Obiettivo dell'esercizio | Sostituisci "locality" con "site" in tutte le voci che seguono. Riportale poi senza nessun'altra modifica.

Sezione dati |
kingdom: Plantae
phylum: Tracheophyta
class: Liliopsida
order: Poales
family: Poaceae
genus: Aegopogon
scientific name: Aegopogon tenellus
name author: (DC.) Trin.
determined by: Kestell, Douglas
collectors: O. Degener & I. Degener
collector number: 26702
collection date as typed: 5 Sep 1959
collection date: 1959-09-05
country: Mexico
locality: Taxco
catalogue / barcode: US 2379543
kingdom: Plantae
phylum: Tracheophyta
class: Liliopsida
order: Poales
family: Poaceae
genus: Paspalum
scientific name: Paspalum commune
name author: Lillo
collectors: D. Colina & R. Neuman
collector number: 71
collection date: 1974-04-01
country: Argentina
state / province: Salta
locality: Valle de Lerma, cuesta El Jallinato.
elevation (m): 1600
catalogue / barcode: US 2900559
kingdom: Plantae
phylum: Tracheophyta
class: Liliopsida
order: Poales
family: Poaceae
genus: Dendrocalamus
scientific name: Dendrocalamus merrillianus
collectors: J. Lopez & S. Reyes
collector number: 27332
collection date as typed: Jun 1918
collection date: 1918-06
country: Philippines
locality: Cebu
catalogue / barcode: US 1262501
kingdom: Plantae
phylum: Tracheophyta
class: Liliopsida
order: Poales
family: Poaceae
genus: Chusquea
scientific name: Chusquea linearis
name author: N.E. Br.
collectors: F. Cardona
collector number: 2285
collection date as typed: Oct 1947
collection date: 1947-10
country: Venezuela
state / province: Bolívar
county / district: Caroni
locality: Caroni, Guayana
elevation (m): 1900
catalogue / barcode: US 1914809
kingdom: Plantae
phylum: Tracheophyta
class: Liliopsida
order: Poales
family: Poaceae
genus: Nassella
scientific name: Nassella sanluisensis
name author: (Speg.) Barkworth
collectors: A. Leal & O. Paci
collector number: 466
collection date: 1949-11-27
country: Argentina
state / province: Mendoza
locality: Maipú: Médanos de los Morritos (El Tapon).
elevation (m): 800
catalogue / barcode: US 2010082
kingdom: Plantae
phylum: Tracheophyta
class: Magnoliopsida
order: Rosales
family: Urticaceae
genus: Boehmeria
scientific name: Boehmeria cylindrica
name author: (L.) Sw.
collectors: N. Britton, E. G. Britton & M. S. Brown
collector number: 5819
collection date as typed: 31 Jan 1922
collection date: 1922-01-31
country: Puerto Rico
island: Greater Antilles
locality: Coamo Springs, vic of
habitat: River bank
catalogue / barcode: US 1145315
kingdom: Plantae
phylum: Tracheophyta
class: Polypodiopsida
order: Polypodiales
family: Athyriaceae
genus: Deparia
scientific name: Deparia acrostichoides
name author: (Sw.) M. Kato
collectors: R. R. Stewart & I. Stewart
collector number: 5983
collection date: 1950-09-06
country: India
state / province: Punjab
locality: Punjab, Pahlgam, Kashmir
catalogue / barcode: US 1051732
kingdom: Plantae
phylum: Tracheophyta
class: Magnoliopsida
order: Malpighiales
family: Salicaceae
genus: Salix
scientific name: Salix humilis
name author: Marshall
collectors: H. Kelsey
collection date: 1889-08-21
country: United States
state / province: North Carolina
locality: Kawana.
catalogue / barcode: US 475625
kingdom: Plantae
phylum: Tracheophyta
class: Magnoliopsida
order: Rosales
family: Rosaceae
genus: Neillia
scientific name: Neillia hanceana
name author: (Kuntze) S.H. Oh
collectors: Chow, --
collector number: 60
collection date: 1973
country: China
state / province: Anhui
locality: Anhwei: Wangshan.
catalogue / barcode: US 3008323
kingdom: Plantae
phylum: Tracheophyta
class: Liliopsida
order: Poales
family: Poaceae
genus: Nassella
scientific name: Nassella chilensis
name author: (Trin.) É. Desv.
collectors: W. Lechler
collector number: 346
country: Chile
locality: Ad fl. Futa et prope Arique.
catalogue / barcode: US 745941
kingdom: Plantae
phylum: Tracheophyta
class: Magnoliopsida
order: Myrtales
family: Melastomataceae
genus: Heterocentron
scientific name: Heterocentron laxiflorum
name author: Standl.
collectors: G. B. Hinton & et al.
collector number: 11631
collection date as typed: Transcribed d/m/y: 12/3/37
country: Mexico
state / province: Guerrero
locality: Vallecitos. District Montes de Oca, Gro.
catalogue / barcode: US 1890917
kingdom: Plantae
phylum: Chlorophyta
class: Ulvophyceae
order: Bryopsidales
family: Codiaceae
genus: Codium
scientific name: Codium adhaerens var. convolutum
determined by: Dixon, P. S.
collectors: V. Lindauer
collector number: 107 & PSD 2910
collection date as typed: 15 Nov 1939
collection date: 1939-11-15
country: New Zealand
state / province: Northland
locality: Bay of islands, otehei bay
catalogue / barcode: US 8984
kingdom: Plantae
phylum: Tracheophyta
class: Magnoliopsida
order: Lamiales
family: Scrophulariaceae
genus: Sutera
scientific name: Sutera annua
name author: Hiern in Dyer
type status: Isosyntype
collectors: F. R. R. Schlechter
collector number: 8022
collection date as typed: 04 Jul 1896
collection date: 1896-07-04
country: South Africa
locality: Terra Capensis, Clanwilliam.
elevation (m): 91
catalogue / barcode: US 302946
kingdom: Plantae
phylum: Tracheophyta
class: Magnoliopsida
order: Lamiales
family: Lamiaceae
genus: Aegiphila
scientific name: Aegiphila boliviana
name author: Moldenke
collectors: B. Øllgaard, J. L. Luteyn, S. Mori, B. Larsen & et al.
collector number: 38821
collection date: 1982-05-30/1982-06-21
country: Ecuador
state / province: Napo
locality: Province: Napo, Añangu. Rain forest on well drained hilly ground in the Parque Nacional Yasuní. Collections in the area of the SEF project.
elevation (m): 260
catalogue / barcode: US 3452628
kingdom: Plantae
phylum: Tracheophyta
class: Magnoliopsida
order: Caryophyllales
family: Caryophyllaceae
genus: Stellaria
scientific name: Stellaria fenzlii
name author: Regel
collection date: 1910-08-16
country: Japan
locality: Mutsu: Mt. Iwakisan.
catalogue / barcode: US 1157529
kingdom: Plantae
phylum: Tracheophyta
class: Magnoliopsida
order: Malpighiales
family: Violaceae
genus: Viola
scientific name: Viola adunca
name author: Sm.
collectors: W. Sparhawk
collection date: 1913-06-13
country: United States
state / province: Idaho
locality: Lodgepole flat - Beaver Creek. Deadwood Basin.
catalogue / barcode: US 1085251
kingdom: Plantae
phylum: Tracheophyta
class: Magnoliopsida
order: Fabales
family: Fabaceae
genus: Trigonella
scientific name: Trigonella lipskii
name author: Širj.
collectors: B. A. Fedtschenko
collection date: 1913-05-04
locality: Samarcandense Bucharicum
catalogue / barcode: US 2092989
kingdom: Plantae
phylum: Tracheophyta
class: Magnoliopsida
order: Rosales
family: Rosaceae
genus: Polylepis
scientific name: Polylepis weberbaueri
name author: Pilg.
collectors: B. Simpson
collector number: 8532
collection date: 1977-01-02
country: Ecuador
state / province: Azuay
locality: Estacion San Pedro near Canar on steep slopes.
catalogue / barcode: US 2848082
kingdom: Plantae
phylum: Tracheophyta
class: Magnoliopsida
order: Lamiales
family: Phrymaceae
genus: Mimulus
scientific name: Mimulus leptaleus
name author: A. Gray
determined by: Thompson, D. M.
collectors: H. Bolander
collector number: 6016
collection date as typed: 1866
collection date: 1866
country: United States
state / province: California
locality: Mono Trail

Risposta al compito |
kingdom: Plantae
phylum: Tracheophyta
class: Liliopsida
order: Poales
family: Poaceae
genus: Aegopogon
scientific name: Aegopogon tenellus
name author: (DC.) Trin.
determined by: Kestell, Douglas
collectors: O. Degener & I. Degener
collector number: 26702
collection date as typed: 5 Sep 1959
collection date: 1959-09-05
country: Mexico
site: Taxco
catalogue / barcode: US 2379543
kingdom: Plantae
phylum: Tracheophyta
class: Liliopsida
order: Poales
family: Poaceae
genus: Paspalum
scientific name: Paspalum commune
name author: Lillo
collectors: D. Colina & R. Neuman
collector number: 71
collection date: 1974-04-01
country: Argentina
state / province: Salta
site: Valle de Lerma, cuesta El Jallinato.
elevation (m): 1600
catalogue / barcode: US 2900559
kingdom: Plantae
phylum: Tracheophyta
class: Liliopsida
order: Poales
family: Poaceae
genus: Dendrocalamus
scientific name: Dendrocalamus merrillianus
collectors: J. Lopez & S. Reyes
collector number: 27332
collection date as typed: Jun 1918
collection date: 1918-06
country: Philippines
site: Cebu
catalogue / barcode: US 1262501
kingdom: Plantae
phylum: Tracheophyta
class: Liliopsida
order: Poales
family: Poaceae
genus: Chusquea
scientific name: Chusquea linearis
name author: N.E. Br.
collectors: F. Cardona
collector number: 2285
collection date as typed: Oct 1947
collection date: 1947-10
country: Venezuela
state / province: Bolívar
county / district: Caroni
site: Caroni, Guayana
elevation (m): 1900
catalogue / barcode: US 1914809
kingdom: Plantae
phylum: Tracheophyta
class: Liliopsida
order: Poales
family: Poaceae
genus: Nassella
scientific name: Nassella sanluisensis
name author: (Speg.) Barkworth
collectors: A. Leal & O. Paci
collector number: 466
collection date: 1949-11-27
country: Argentina
state / province: Mendoza
site: Maipú: Médanos de los Morritos (El Tapon).
elevation (m): 800
catalogue / barcode: US 2010082
kingdom: Plantae
phylum: Tracheophyta
class: Magnoliopsida
order: Rosales
family: Urticaceae
genus: Boehmeria
scientific name: Boehmeria cylindrica
name author: (L.) Sw.
collectors: N. Britton, E. G. Britton & M. S. Brown
collector number: 5819
collection date as typed: 31 Jan 1922
collection date: 1922-01-31
country: Puerto Rico
island: Greater Antilles
site: Coamo Springs, vic of
habitat: River bank
catalogue / barcode: US 1145315
kingdom: Plantae
phylum: Tracheophyta
class: Polypodiopsida
order: Polypodiales
family: Athyriaceae
genus: Deparia
scientific name: Deparia acrostichoides
name author: (Sw.) M. Kato
collectors: R. R. Stewart & I. Stewart
collector number: 5983
collection date: 1950-09-06
country: India
state / province: Punjab
site: Punjab, Pahlgam, Kashmir
catalogue / barcode: US 1051732
kingdom: Plantae
phylum: Tracheophyta
class: Magnoliopsida
order: Malpighiales
family: Salicaceae
genus: Salix
scientific name: Salix humilis
name author: Marshall
collectors: H. Kelsey
collection date: 1889-08-21
country: United States
state / province: North Carolina
site: Kawana.
catalogue / barcode: US 475625
kingdom: Plantae
phylum: Tracheophyta
class: Magnoliopsida
order: Rosales
family: Rosaceae
genus: Neillia
scientific name: Neillia hanceana
name author: (Kuntze) S.H. Oh
collectors: Chow, --
collector number: 60
collection date: 1973
country: China
state / province: Anhui
site: Anhwei: Wangshan.
catalogue / barcode: US 3008323
kingdom: Plantae
phylum: Tracheophyta
class: Liliopsida
order: Poales
family: Poaceae
genus: Nassella
scientific name: Nassella chilensis
name author: (Trin.) É. Desv.
collectors: W. Lechler
collector number: 346
country: Chile
site: Ad fl. Futa et prope Arique.
catalogue / barcode: US 745941
kingdom: Plantae
phylum: Tracheophyta
class: Magnoliopsida
order: Myrtales
family: Melastomataceae
genus: Heterocentron
scientific name: Heterocentron laxiflorum
name author: Standl.
collectors: G. B. Hinton & et al.
collector number: 11631
collection date as typed: Transcribed d/m/y: 12/3/37
country: Mexico
state / province: Guerrero
site: Vallecitos. District Montes de Oca, Gro.
catalogue / barcode: US 1890917
kingdom: Plantae
phylum: Chlorophyta
class: Ulvophyceae
order: Bryopsidales
family: Codiaceae
genus: Codium
scientific name: Codium adhaerens var. convolutum
determined by: Dixon, P. S.
collectors: V. Lindauer
collector number: 107 & PSD 2910
collection date as typed: 15 Nov 1939
collection date: 1939-11-15
country: New Zealand
state / province: Northland
site: Bay of islands, otehei bay
catalogue / barcode: US 8984
kingdom: Plantae
phylum: Tracheophyta
class: Magnoliopsida
order: Lamiales
family: Scrophulariaceae
genus: Sutera
scientific name: Sutera annua
name author: Hiern in Dyer
type status: Isosyntype
collectors: F. R. R. Schlechter
collector number: 8022
collection date as typed: 04 Jul 1896
collection date: 1896-07-04
country: South Africa
site: Terra Capensis, Clanwilliam.
elevation (m): 91
catalogue / barcode: US 302946
kingdom: Plantae
phylum: Tracheophyta
class: Magnoliopsida
order: Lamiales
family: Lamiaceae
genus: Aegiphila
scientific name: Aegiphila boliviana
name author: Moldenke
collectors: B. Øllgaard, J. L. Luteyn, S. Mori, B. Larsen & et al.
collector number: 38821
collection date: 1982-05-30/1982-06-21
country: Ecuador
state / province: Napo
site: Province: Napo, Añangu. Rain forest on well drained hilly ground in the Parque Nacional Yasuní. Collections in the area of the SEF project.
elevation (m): 260
catalogue / barcode: US 3452628
kingdom: Plantae
phylum: Tracheophyta
class: Magnoliopsida
order: Caryophyllales
family: Caryophyllaceae
genus: Stellaria
scientific name: Stellaria fenzlii
name author: Regel
collection date: 1910-08-16
country: Japan
site: Mutsu: Mt. Iwakisan.
catalogue / barcode: US 1157529
kingdom: Plantae
phylum: Tracheophyta
class: Magnoliopsida
order: Malpighiales
family: Violaceae
genus: Viola
scientific name: Viola adunca
name author: Sm.
collectors: W. Sparhawk
collection date: 1913-06-13
country: United States
state / province: Idaho
site: Lodgepole flat - Beaver Creek. Deadwood Basin.
catalogue / barcode: US 1085251
kingdom: Plantae
phylum: Tracheophyta
class: Magnoliopsida
order: Fabales
family: Fabaceae
genus: Trigonella
scientific name: Trigonella lipskii
name author: Širj.
collectors: B. A. Fedtschenko
collection date: 1913-05-04
site: Samarcandense Bucharicum
catalogue / barcode: US 2092989
kingdom: Plantae
phylum: Tracheophyta
class: Magnoliopsida
order: Rosales
family: Rosaceae
genus: Polylepis
scientific name: Polylepis weberbaueri
name author: Pilg.
collectors: B. Simpson
collector number: 8532
collection date: 1977-01-02
country: Ecuador
state / province: Azuay
site: Estacion San Pedro near Canar on steep slopes.
catalogue / barcode: US 2848082
kingdom: Plantae
phylum: Tracheophyta
class: Magnoliopsida
order: Lamiales
family: Phrymaceae
genus: Mimulus
scientific name: Mimulus leptaleus
name author: A. Gray
determined by: Thompson, D. M.
collectors: H. Bolander
collector number: 6016
collection date as typed: 1866
collection date: 1866
country: United States
state / province: California
site: Mono Trail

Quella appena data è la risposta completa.